Once upon a time, I thought the promise of AI might be to improve our lives, to harness new computing power to make us smarter and more efficient. Of course, AI is evolving quicker than any of us can comprehend, but at least as of this moment, it feels like AI is taking us backward. Students cannot resist the temptation of AI. It is too accessible, too easy. More and more of our students are not reading, and they are not writing. Instead, they submit AI-written essays that are often predictable, repetitive, and laden with "hallucinations" and fake sources; and we, as educators, are in turn increasingly relegated to the role of AI police. Talk about "unsettling," "twisted," and "disturbing." The "convenience" and "shortcuts" that AI brings comes at too hefty a price, I am becoming convinced. Students are increasingly unwilling (or unable?) to invest the time needed to read long, complex narratives and compose their own essays that reflect, question, and explore the impact new ideas are having upon them. And as we outsource our thinking to the machines, we inevitably find ourselves all the more impoverished. What if, in our barter with AI, "the pound of flesh" we offer up turns out to be our brain?
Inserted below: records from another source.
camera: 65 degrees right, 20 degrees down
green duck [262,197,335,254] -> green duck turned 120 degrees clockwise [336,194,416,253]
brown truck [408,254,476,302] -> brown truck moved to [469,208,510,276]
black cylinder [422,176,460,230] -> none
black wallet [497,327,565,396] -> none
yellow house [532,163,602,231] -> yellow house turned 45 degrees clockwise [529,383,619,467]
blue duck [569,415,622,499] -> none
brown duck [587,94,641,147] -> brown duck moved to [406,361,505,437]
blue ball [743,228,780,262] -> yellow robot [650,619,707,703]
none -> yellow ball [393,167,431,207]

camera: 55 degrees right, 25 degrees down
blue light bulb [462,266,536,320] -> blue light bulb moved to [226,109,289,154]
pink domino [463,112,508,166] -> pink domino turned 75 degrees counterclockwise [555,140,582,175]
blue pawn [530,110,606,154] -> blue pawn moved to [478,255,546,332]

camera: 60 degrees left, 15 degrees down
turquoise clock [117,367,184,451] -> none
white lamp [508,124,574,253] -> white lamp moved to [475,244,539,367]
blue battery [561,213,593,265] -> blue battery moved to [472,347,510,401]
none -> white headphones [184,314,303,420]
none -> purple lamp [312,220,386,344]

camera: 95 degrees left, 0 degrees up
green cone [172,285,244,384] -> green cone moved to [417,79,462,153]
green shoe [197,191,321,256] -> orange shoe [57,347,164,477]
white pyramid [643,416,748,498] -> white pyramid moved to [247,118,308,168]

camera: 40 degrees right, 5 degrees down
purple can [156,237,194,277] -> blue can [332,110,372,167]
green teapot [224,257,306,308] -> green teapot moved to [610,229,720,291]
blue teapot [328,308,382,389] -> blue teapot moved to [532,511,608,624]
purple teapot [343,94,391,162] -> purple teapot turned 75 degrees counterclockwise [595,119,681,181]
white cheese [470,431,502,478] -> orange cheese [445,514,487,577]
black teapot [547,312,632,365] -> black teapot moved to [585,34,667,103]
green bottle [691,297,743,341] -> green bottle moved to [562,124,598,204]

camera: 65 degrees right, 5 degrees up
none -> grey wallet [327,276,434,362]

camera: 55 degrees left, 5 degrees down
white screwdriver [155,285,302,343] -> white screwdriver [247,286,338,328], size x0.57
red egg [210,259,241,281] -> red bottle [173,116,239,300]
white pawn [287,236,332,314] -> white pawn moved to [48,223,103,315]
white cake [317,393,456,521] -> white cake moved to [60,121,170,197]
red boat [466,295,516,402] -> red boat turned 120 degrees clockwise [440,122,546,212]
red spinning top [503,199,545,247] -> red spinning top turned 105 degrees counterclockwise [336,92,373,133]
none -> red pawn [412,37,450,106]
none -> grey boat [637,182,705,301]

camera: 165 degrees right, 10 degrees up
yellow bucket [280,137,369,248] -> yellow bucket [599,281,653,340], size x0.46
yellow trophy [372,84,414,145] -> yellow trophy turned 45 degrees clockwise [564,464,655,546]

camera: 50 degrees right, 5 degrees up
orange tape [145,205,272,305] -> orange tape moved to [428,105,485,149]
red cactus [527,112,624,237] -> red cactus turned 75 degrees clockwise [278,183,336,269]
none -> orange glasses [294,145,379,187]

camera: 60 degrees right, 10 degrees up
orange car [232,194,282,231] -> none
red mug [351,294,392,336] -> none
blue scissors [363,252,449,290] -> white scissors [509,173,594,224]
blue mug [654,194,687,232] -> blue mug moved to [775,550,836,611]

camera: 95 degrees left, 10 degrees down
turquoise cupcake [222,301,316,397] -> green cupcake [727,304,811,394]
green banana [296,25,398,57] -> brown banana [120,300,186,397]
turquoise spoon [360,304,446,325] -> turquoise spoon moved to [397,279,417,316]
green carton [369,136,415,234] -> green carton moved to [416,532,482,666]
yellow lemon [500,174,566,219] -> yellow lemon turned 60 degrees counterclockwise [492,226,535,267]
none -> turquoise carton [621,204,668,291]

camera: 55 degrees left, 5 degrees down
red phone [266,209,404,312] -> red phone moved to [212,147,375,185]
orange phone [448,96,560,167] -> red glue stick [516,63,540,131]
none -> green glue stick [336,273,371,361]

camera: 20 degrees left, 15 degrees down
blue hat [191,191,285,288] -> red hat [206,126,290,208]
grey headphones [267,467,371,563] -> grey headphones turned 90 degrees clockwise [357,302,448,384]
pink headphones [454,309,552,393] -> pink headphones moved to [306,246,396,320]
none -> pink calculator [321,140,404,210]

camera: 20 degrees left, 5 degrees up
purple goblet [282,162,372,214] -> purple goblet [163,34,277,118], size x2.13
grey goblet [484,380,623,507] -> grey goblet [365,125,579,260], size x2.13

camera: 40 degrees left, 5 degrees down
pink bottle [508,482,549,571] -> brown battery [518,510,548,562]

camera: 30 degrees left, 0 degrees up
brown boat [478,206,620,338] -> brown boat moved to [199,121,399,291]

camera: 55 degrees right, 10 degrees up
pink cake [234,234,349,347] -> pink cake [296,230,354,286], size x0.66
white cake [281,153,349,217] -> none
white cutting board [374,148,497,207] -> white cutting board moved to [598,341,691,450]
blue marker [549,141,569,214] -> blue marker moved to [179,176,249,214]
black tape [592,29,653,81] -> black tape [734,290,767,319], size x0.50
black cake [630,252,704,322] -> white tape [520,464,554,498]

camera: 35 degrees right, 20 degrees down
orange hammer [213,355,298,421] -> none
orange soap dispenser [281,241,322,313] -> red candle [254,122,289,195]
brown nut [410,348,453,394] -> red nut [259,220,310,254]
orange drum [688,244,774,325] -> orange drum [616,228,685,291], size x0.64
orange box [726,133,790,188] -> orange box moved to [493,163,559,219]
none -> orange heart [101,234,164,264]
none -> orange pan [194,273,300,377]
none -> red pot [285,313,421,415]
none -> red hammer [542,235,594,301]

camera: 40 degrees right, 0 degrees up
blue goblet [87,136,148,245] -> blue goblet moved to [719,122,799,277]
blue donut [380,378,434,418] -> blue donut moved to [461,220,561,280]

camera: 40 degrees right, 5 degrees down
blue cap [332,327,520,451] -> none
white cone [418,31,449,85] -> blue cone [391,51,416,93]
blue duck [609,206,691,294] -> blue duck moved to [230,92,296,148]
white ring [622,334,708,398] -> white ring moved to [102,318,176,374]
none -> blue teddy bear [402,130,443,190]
So as tech moguls, journalists, and investors rave about the promise of AI, we are increasingly inundated by a constant stream of advertisements that champion everything from AI-powered writing tools to AI medical diagnostics -- and as the social media feed becomes increasingly populated with AI-generated images and videos, I cannot help but lament the irreparable damage it is unleashing on education. It seems like we now have AI "dead souls" commenting on the books we publish and submitting papers for grades.